I’m a U.S. citizen living and working outside of the United States for many years. Do I still need to file a U.S. tax return?
Yes, if you are a U.S. citizen or a resident alien living outside the United States, your worldwide income is subject to U.S. income tax, regardless of where you live. However, you may qualify for certain foreign earned income exclusions and/or foreign income tax credits. You can find more information on this by contacting our experienced US Tax Advisor in Greece at email@example.com
I pay income tax in a foreign country. Do I still have to file a U.S. income tax return even though I do not live in the United States?
You have to file a U.S. income tax return while working and living abroad unless you abandon your green card holder status by filing Form I-407, with the U.S. Citizen & Immigration Service, or you renounce your U.S. citizenship under certain circumstances described in the expatriation tax provisions.
In general, you can claim exemptions for individuals who qualify as your dependents. To be your dependent, the individual must be a U.S. citizen, U.S. national, U.S. resident alien, or a resident of Canada or Mexico for some part of the calendar year in which your tax year begins.
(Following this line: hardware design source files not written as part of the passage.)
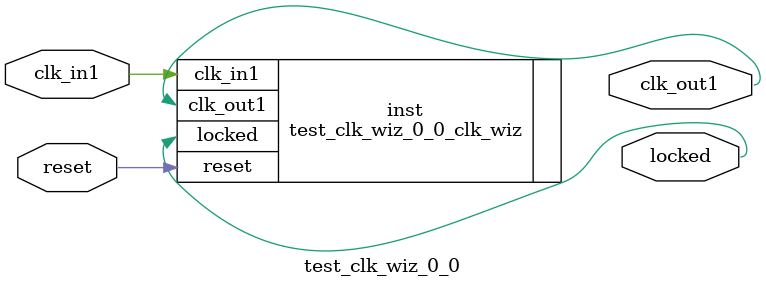
<source format=v>


`timescale 1ps/1ps

(* CORE_GENERATION_INFO = "test_clk_wiz_0_0,clk_wiz_v6_0_3_0_0,{component_name=test_clk_wiz_0_0,use_phase_alignment=true,use_min_o_jitter=true,use_max_i_jitter=false,use_dyn_phase_shift=false,use_inclk_switchover=false,use_dyn_reconfig=false,enable_axi=0,feedback_source=FDBK_AUTO,PRIMITIVE=MMCM,num_out_clk=1,clkin1_period=10.000,clkin2_period=10.000,use_power_down=false,use_reset=true,use_locked=true,use_inclk_stopped=false,feedback_type=SINGLE,CLOCK_MGR_TYPE=NA,manual_override=false}" *)

module test_clk_wiz_0_0 
 (
  // Clock out ports
  output        clk_out1,
  // Status and control signals
  input         reset,
  output        locked,
 // Clock in ports
  input         clk_in1
 );

  test_clk_wiz_0_0_clk_wiz inst
  (
  // Clock out ports  
  .clk_out1(clk_out1),
  // Status and control signals               
  .reset(reset), 
  .locked(locked),
 // Clock in ports
  .clk_in1(clk_in1)
  );

endmodule

</source>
You must include on your return the Social Security number (SSN) of each dependent for whom you claim an exemption.
What deductions and/or credits am I allowed on my U.S. income tax return as a U.S. citizen living and working in a foreign country?
U.S. citizens and resident aliens living outside the United States generally are allowed the same deductions as citizens and residents living in the United States.
If you paid or accrued foreign taxes to a foreign country on foreign source income and are subject to U.S. tax on the same income, you may be able to take either a foreign tax credit on foreign income taxes or an itemized deduction for eligible foreign taxes.